Cell proliferation assay
Cell proliferation assay was performed by labeling cells with the CellTraceTM Cell Proliferation Kit (Far Red, Thermo Fisher Scientific) according to the manufacturer’s instructions. In brief, CAR.CD19-T cells were washed with PBS and resuspended at 106 cells/ml in a working dye solution (1 μM in 1xPBS) for 20 min at 37 °C. Thereafter, labeled cells were resuspended in five volumes of cell culture medium, centrifuged, and resuspended in culture media to be co-cultured with Daudi tumor cells (at 1:1 E:T ratio) in the presence or absence of 100 μg/ml emapalumab for up to 3 days.
Nanostring analysis
RNA was isolated from samples using the RNeasy mini kit (Qiagen) according to the supplier’s instructions. Total RNA was quantified with NanoDrop ND-100. We analyzed the expression of 780 genes (including 10 reference genes) related to components of CAR-T biology using the nCounter CAR-T Characterization Panel™ (XT CAR-T Code-Set Panel, Nanostring, Seattle, WA) and of 770 genes (including 10 reference genes) related to components of glial biology using the nCounter Human Glial Profiling panel (XT Human Glial Profiling Code-Set Panel, Nanostring, Seattle, WA). Total RNA was used as input and sample hybridization was performed according to the manufacturer’s instructions. Sample detection and analysis were completed on an nCounter® Digital Analyzer. Raw data processing, quality control, and normalization were performed using the nSolver™ 4.0 analysis software (NanoString nCounter Technologies, Seattle, WA). Background subtraction from raw transcript counts was performed through negative input controls. Normalization to 10 housekeeping genes and differential expression analysis were completed using the Advanced Analysis software plugin (version 2.0.115). For differential expression analysis, a p value of ≤0.05, was applied as a cutoff. Gene set enrichment was evaluated with the Enrichr (https://maayanlab.cloud/Enrichr/) web tool. The basic interaction unit in STRING has been used to evaluate possible network between genes differentially expressed (https://string-db.org/).

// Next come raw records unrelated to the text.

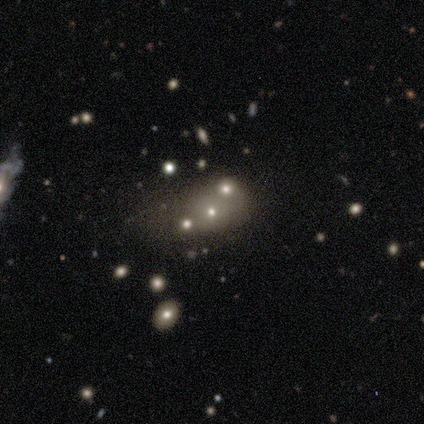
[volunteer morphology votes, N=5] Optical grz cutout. It shows a star or artifact, not a galaxy (60%).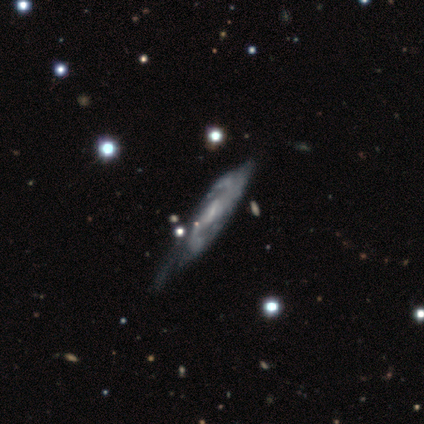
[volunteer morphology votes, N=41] Overall: featured or disk (90%). Edge-on disk: no (81%). Bar: weak (57%; no 23%). Spiral arms: yes (100%). Spiral arm count: 2 (67%). Spiral winding: medium (67%). Bulge size: small (60%; moderate 23%). Merging: none (32%; minor disturbance 29%).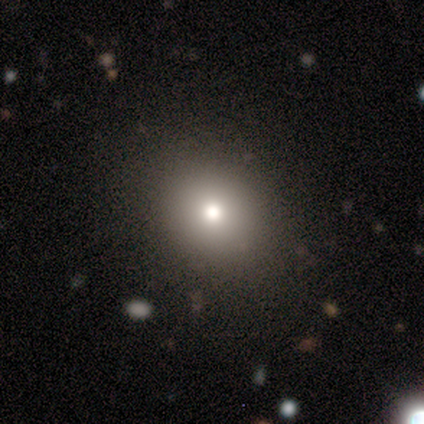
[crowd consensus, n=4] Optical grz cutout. It shows a smooth galaxy with no disk features (50%) that is round (50%, tied with in between). Merging: none (100%).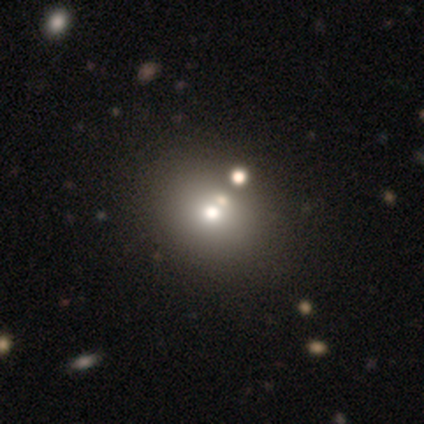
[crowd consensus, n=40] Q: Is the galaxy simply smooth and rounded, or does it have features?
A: smooth — 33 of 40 (82%).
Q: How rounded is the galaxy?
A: in between — 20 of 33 (61%).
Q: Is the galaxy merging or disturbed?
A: none — 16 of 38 (42%).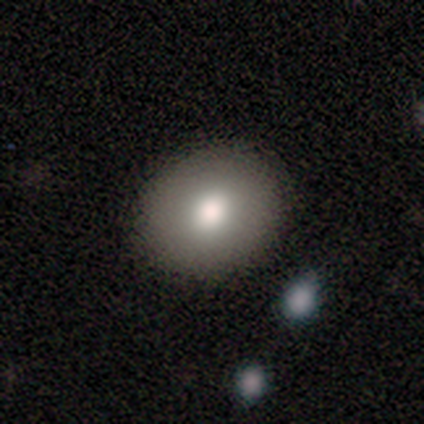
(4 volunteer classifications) Overall: smooth (100%). How rounded: round (50%, tied with in between). Merging: none (75%).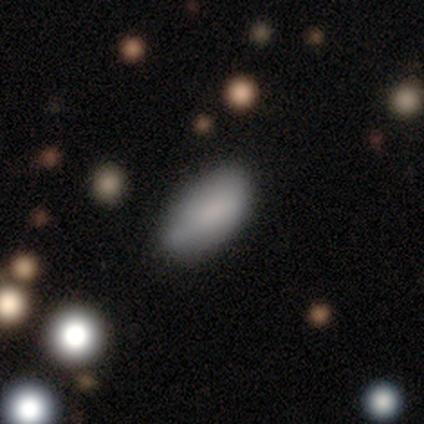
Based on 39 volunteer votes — Morphology: type=smooth (87%); roundness=in between (79%); merging=none (56%).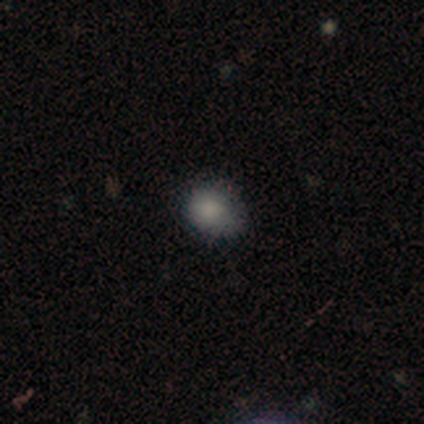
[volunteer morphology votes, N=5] This is clearly a smooth galaxy (80%). How rounded: possibly round (50%, tied with in between). Merging: possibly none (50%, tied with minor disturbance).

In vivo CAR+ lymphoma mouse model
To perform antitumor in vivo study, Cg-Prkdcscid Il2rgtm1Wjl/SzJ (NSG) 6-week-old female mice were purchased from Charles Rives Laboratories and maintained in the Plaisant animal facility in Castel Romano, Rome, Italy. Mice were i.v. engrafted with 0.25 × 106 FF-Luciferase positive Daudi cells at Day-2 or at Day-8, and treated with 10 × 106 non-transduced (NT) or CAR.CD19-T cells/mouse at Day 0. At Day 7, 11, 15 (Fig. 5a) or at Day 0, 3, 6 (Fig. 5d), respectively, mice received 100 mg/kg Emapalumab. Tumor growth was monitored weekly by IVIS Imaging System38 and IVIS living image software after D-Luciferin (Perkin Elmer, D-Luciferin potassium salt) i.p. administration.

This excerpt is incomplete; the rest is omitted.